When riding or driving, what we know of what is occurring is based upon what we see, hear and feel and what our previous experiences are. Unfortunately we may interpret these incorrectly or too slowly and either react in an appropriate manner but too ‘slowly’ or react in an inappropriate manner, both of which may lead to an accident or near miss. This is where we have ‘deception’, which in essence is a chain reaction of misunderstanding!
Examples of common deceptions for drivers concerning motorcycles are:
Closing Speed of a Motorcycle at junctions.
Motorcycle ‘hidden’ in a background of multiple targets (traffic & Pedestrians) or multiple and or similar colours.
Motorcycle travelling without lateral movement! Appearing not to move against a background!
Consideration of weather and road conditions.
There are many more, but suffice to say even if the driver is ‘looking out for motorcycles’, there will be a lot of interference that may affect their ability to see a rider. This is compounded by, fatigue, illness, medication – drugs – alcohol – dehydration, etc and this will also affect the interpretation and reaction method and time.
As an example to illustrate this process from a rider’s point of view.
A rider, who may been feeling unwell, has had sleepless nights, etc, starts to ride along a road in the morning rush hour. Whilst riding, the rider experiences a dull pain in his left arm, but although conscious of it, proceeds along to his destination.

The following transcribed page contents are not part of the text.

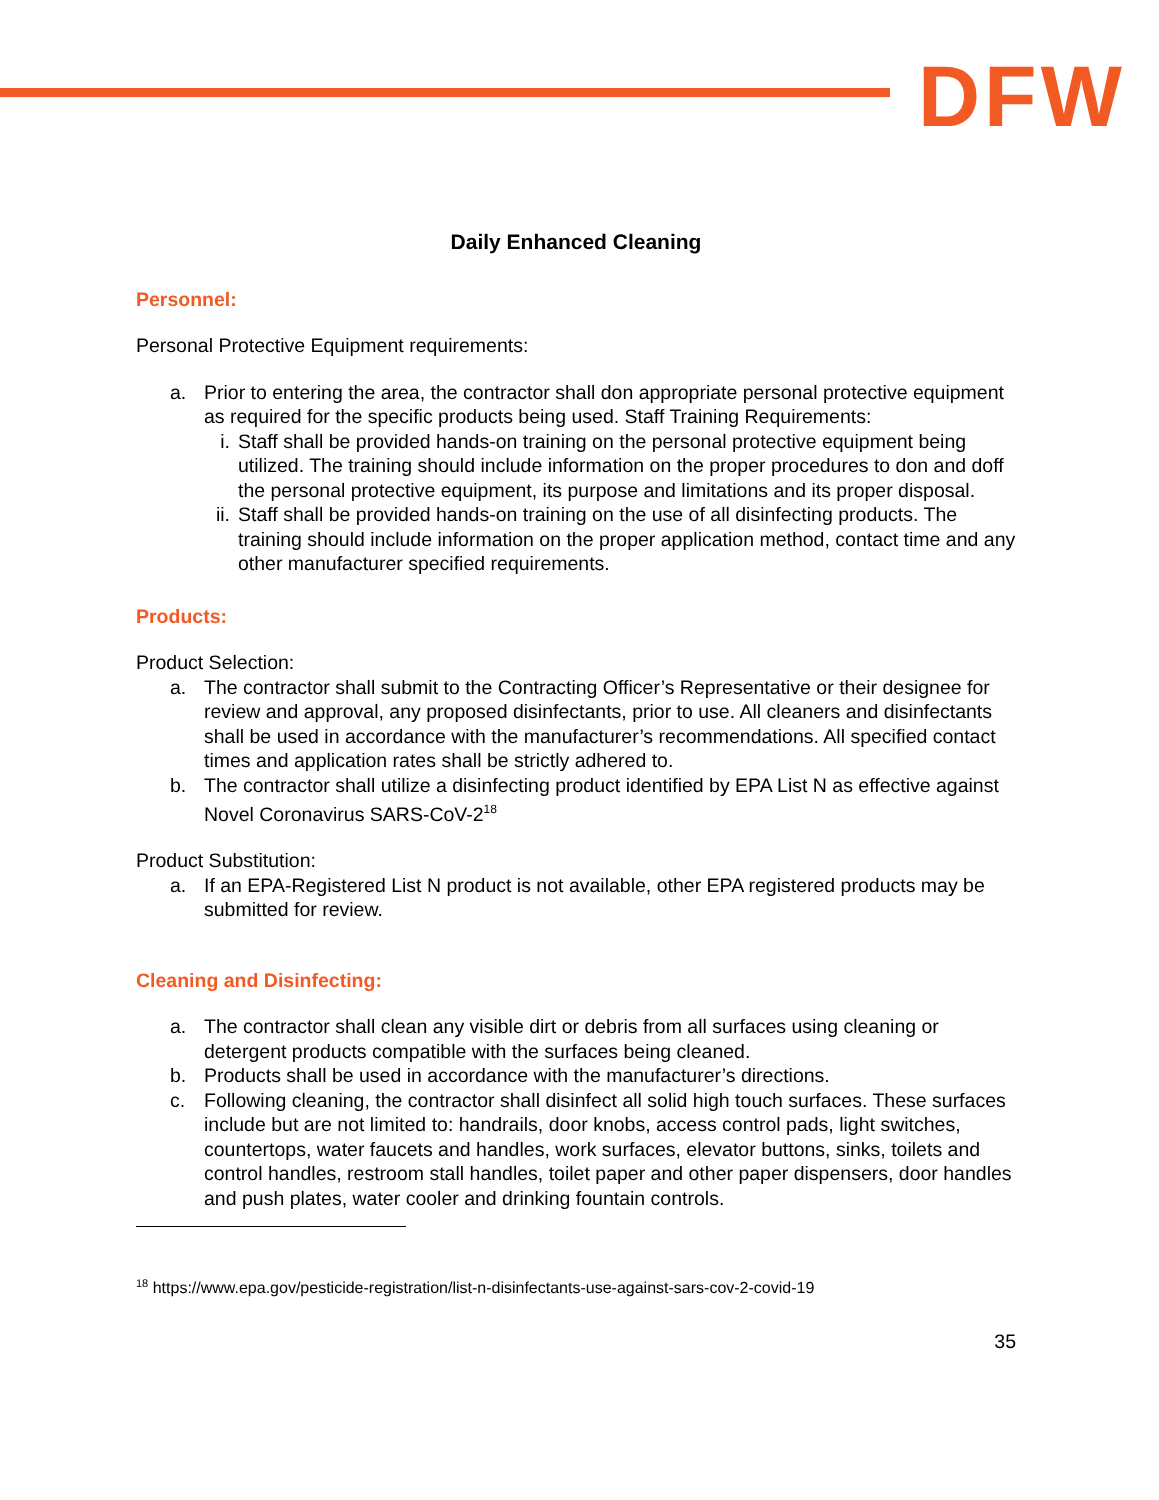DFW
Daily Enhanced Cleaning
Personnel:
Personal Protective Equipment requirements:
a. Prior to entering the area, the contractor shall don appropriate personal protective equipment as required for the specific products being used. Staff Training Requirements:
i. Staff shall be provided hands-on training on the personal protective equipment being utilized. The training should include information on the proper procedures to don and doff the personal protective equipment, its purpose and limitations and its proper disposal.
ii. Staff shall be provided hands-on training on the use of all disinfecting products. The training should include information on the proper application method, contact time and any other manufacturer specified requirements.
Products:
Product Selection:
a. The contractor shall submit to the Contracting Officer’s Representative or their designee for review and approval, any proposed disinfectants, prior to use. All cleaners and disinfectants shall be used in accordance with the manufacturer’s recommendations. All specified contact times and application rates shall be strictly adhered to.
b. The contractor shall utilize a disinfecting product identified by EPA List N as effective against Novel Coronavirus SARS-CoV-2<sup>18</sup>
Product Substitution:
a. If an EPA-Registered List N product is not available, other EPA registered products may be submitted for review.
Cleaning and Disinfecting:
a. The contractor shall clean any visible dirt or debris from all surfaces using cleaning or detergent products compatible with the surfaces being cleaned.
b. Products shall be used in accordance with the manufacturer’s directions.
c. Following cleaning, the contractor shall disinfect all solid high touch surfaces. These surfaces include but are not limited to: handrails, door knobs, access control pads, light switches, countertops, water faucets and handles, work surfaces, elevator buttons, sinks, toilets and control handles, restroom stall handles, toilet paper and other paper dispensers, door handles and push plates, water cooler and drinking fountain controls.
<sup>18</sup> https://www.epa.gov/pesticide-registration/list-n-disinfectants-use-against-sars-cov-2-covid-19
35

As the ride continues there is a car waiting to emerge at a side junction, the rider notes the car waiting and maintains speed and course. At about the same time, the rider feels a sharp pain in the left arm again and his attention is momentarily drawn away from the road ahead.

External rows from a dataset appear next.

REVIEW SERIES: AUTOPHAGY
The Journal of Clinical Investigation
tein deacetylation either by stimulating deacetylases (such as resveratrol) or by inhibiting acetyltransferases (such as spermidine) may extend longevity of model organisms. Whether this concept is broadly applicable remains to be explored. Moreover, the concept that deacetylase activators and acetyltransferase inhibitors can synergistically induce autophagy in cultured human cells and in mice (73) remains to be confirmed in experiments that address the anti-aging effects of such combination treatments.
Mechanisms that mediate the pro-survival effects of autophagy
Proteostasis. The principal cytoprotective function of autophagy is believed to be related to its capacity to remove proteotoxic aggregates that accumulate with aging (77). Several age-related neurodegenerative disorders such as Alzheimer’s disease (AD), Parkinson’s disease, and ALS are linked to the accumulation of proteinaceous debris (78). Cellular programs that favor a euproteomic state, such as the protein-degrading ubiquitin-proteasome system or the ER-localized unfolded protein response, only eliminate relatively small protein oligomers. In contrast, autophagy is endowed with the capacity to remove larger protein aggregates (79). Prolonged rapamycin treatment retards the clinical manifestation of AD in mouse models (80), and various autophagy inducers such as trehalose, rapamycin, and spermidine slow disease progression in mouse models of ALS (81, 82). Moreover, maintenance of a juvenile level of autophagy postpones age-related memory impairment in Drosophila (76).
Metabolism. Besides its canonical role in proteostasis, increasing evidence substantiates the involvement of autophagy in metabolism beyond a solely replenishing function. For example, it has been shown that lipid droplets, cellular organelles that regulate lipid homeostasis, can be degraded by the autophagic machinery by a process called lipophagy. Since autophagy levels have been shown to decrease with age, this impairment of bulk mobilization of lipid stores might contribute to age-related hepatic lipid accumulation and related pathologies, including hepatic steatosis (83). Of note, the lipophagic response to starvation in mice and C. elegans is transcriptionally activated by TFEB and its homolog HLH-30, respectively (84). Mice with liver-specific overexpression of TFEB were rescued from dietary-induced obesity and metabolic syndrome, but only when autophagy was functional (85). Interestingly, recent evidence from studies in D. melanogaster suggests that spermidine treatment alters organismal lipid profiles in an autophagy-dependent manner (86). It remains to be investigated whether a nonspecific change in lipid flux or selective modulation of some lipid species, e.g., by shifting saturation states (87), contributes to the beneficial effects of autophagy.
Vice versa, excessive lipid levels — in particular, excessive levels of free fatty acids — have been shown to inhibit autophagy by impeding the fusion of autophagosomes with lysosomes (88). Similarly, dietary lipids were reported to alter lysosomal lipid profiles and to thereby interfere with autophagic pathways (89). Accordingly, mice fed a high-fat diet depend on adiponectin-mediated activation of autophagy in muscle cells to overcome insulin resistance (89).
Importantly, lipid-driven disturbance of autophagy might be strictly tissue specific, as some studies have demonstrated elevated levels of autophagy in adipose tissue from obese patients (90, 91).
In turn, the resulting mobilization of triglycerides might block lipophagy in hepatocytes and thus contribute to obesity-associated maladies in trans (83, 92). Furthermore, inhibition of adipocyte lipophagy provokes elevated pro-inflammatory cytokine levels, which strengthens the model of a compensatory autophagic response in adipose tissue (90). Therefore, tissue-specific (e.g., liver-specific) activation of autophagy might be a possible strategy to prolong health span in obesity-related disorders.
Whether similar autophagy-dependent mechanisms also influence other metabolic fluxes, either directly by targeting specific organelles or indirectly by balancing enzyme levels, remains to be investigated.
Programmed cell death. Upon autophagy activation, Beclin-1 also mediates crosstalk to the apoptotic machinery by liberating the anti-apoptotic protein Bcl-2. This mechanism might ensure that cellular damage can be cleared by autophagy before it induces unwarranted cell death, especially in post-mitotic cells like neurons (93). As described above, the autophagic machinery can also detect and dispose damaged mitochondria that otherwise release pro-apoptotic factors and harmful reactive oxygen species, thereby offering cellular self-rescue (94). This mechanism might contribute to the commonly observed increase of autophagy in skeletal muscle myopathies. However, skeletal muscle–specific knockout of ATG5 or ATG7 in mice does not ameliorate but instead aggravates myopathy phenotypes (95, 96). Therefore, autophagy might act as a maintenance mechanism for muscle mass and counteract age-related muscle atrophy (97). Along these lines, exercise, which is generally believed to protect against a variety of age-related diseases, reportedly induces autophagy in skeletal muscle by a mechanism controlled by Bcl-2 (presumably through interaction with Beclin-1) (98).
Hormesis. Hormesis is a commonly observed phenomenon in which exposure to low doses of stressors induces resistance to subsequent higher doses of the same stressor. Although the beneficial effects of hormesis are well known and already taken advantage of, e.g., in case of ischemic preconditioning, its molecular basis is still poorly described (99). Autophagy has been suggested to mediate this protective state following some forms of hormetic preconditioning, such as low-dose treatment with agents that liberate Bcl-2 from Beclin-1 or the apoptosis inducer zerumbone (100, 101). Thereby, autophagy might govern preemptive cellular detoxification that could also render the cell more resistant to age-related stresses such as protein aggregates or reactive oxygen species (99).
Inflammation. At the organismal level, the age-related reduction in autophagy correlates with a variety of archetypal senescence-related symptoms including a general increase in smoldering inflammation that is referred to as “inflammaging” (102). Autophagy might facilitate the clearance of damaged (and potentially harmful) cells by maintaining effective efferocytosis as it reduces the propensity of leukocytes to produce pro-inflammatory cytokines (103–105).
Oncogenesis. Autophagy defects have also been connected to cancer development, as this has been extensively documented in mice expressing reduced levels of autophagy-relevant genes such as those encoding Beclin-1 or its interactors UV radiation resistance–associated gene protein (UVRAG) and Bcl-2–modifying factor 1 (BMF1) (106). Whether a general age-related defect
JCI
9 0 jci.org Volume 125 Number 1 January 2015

The driver of the car waiting to emerge at the junction, also notes the rider approaching at some distance. However the driver believes there is enough time and space to emerge and join the queuing traffic in the same direction as the motorcyclist is travelling.
As the driver emerges from the side junction, a moped rider who has been riding more slowly towards the left of the lane, then collides with the car. The motorcyclist then as glancing ahead notes the collision and swerves to the right of the lane to avoid, but then collides with another vehicle performing an overtake of the motorcycle.
Either by distraction or physical condition or by limited view or focussing on one particular target, both rider and driver have had individual factors that have contributed to the collisions.
Of course all drivers must improve their awareness of other road users, especially those more vulnerable to injury…such a motorcyclists and cyclists. However both drivers and riders need to be aware of situations and conditions that may affect the decision making process. Taking these factors into account, and having a contingency to deal with them will enable the rider to develop an early recognition of potential hazardous situations. More awareness and practice will improve proficiency in detection and reaction.
Using these skills in conjunction with improving riding and driving skills will create an increasing window to deal with situations more appropriately.
Whilst accidents will always occur, a rider can dramatically reduce the probability of being involved in one when constantly acknowledging factors that will reduce a riding and driving performance in one’s self and others.
Reception, Perception, Conception, Deception!